• INPUT DATA:
-=-=-
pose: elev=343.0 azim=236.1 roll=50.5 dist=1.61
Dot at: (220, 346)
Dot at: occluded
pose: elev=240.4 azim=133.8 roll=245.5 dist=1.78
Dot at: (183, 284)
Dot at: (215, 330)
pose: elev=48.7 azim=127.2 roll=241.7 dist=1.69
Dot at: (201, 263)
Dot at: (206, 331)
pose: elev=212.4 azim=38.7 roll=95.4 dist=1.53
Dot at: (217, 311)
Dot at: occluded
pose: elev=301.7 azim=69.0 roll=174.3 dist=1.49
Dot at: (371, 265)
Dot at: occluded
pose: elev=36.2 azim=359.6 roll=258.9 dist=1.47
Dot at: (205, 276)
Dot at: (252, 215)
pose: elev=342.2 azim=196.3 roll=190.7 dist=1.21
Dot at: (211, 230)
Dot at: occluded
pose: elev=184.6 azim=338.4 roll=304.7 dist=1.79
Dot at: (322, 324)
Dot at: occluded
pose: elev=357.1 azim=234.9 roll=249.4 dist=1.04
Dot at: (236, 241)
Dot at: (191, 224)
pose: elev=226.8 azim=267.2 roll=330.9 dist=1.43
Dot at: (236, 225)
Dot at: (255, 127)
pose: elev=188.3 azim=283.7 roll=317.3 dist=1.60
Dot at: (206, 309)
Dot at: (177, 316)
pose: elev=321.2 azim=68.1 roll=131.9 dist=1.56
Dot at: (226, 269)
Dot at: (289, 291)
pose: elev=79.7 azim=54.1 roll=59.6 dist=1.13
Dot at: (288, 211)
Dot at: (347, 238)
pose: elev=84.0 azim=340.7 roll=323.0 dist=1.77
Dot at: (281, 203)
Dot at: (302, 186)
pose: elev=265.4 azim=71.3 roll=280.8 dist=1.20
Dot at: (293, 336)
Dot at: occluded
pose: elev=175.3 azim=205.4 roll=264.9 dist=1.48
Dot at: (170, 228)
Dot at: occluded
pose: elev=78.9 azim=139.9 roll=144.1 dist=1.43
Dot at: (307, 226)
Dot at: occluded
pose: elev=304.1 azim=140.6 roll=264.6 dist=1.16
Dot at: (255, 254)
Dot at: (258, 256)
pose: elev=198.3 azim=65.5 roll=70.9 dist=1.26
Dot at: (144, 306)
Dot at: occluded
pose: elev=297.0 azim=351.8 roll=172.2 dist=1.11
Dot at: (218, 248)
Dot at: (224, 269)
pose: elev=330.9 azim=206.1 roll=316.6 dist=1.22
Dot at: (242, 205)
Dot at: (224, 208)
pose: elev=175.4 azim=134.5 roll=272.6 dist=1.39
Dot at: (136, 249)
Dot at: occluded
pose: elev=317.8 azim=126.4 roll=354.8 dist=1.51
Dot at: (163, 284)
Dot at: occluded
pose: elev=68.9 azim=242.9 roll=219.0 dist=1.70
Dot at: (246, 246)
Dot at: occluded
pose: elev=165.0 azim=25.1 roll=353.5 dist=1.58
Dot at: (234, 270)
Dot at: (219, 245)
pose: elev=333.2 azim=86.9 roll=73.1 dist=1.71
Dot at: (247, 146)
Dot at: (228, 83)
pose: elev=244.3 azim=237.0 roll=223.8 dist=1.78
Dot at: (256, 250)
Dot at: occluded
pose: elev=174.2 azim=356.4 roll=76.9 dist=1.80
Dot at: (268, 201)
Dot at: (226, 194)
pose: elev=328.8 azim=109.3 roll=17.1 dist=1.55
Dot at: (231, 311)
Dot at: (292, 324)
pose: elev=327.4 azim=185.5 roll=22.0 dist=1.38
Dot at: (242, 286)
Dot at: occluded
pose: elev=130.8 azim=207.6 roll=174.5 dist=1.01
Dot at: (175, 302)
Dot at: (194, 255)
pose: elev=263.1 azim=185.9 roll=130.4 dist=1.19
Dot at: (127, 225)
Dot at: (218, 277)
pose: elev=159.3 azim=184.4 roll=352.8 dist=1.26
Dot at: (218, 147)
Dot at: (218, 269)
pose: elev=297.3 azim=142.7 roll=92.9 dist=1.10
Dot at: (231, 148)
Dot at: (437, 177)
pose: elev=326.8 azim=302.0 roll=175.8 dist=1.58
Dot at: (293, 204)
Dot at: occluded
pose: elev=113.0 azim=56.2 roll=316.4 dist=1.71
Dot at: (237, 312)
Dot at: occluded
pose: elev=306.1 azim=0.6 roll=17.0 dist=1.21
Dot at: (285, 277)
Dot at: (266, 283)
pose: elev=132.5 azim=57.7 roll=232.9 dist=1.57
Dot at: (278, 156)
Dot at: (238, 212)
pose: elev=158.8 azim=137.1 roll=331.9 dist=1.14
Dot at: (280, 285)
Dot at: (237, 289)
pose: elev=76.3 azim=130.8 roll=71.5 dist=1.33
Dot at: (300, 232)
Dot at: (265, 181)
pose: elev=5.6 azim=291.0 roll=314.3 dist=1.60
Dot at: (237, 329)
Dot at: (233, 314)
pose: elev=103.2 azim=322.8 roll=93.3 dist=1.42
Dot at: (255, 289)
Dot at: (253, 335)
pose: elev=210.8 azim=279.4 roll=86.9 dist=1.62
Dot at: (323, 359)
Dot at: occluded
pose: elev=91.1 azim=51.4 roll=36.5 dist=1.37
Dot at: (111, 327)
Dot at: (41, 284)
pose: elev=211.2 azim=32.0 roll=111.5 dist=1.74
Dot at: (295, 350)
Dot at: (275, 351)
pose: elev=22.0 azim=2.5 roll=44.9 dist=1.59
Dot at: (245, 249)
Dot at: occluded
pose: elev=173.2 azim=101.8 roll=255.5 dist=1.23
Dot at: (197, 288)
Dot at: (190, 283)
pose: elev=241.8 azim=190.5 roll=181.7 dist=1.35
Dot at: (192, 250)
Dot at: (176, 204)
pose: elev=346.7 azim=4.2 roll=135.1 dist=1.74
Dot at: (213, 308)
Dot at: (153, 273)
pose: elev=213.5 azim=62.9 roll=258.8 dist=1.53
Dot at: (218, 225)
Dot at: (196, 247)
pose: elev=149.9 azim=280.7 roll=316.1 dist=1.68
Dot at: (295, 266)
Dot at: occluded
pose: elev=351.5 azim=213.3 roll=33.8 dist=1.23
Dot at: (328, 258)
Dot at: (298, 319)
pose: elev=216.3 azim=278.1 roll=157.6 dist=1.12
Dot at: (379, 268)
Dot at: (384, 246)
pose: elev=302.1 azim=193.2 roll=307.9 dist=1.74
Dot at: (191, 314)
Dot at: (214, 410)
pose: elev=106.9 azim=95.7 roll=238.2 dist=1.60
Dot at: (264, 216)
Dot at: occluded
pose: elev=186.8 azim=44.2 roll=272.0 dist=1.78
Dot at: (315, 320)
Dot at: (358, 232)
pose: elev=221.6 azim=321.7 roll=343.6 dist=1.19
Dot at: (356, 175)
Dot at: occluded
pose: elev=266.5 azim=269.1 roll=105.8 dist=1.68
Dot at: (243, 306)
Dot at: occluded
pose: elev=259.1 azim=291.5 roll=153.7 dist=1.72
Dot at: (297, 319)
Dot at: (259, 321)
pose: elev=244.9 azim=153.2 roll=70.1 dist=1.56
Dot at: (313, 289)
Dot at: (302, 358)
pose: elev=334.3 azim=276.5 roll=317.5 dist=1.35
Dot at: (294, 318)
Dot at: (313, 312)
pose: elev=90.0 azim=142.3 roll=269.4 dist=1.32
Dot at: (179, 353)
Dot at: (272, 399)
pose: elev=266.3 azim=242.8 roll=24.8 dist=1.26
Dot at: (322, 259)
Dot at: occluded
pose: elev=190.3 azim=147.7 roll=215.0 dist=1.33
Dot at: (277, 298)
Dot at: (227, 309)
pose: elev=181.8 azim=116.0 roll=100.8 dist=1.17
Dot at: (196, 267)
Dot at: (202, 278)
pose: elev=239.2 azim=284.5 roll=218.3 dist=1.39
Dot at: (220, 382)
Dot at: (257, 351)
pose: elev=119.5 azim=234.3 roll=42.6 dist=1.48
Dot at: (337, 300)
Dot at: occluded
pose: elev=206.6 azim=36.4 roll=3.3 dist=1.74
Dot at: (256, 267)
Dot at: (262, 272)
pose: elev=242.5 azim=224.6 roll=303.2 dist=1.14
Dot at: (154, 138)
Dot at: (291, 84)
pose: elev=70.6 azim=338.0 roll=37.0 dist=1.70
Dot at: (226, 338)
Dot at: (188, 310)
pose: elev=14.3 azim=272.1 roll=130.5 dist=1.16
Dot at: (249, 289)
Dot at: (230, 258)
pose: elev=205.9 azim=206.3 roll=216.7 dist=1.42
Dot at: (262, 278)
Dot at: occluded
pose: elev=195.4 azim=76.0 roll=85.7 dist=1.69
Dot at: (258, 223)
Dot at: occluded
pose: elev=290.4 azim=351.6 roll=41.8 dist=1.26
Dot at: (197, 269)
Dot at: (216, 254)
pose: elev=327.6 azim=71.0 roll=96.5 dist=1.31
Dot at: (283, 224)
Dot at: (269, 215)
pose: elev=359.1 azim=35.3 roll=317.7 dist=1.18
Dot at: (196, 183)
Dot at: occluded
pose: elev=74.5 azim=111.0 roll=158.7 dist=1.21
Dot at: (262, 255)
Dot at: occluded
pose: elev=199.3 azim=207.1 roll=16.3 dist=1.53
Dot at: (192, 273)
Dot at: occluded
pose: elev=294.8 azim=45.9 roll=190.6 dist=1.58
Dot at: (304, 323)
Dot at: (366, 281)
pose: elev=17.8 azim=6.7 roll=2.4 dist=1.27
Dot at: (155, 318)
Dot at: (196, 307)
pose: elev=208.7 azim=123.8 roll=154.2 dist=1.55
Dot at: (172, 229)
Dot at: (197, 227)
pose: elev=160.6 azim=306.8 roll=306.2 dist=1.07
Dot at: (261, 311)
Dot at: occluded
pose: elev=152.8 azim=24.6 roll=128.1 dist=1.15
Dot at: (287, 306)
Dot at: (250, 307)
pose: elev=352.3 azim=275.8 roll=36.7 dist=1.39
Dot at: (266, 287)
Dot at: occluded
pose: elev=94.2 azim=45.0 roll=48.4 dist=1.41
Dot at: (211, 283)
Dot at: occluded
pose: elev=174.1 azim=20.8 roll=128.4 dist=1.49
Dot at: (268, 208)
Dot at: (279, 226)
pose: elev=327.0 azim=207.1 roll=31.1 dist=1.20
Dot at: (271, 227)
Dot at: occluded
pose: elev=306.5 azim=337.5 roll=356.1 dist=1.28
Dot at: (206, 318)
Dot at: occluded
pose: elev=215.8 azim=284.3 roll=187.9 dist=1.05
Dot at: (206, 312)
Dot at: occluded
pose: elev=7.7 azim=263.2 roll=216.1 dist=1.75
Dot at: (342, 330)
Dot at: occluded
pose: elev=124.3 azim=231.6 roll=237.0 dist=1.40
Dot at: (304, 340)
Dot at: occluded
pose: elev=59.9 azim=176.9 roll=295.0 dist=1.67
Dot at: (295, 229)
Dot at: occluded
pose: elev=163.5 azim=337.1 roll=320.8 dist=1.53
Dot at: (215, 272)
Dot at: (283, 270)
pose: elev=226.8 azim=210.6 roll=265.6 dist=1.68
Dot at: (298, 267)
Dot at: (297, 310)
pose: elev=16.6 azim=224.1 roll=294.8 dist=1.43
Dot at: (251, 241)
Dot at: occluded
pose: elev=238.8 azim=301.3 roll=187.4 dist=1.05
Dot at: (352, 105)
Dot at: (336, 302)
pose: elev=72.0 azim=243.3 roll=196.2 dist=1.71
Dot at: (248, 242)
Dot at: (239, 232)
-=-=-
• YOUR INSTRUCTIONS: Rewrite the entries that open with the line containing "pose: elev=190.3 azim=147.7" and close with the line containing "Dot at: (291, 84)", substituting "distance" for every "dist" and leaving everything else unchanged.

• EXERCISE SOLUTION:
pose: elev=190.3 azim=147.7 roll=215.0 distance=1.33
Dot at: (277, 298)
Dot at: (227, 309)
pose: elev=181.8 azim=116.0 roll=100.8 distance=1.17
Dot at: (196, 267)
Dot at: (202, 278)
pose: elev=239.2 azim=284.5 roll=218.3 distance=1.39
Dot at: (220, 382)
Dot at: (257, 351)
pose: elev=119.5 azim=234.3 roll=42.6 distance=1.48
Dot at: (337, 300)
Dot at: occluded
pose: elev=206.6 azim=36.4 roll=3.3 distance=1.74
Dot at: (256, 267)
Dot at: (262, 272)
pose: elev=242.5 azim=224.6 roll=303.2 distance=1.14
Dot at: (154, 138)
Dot at: (291, 84)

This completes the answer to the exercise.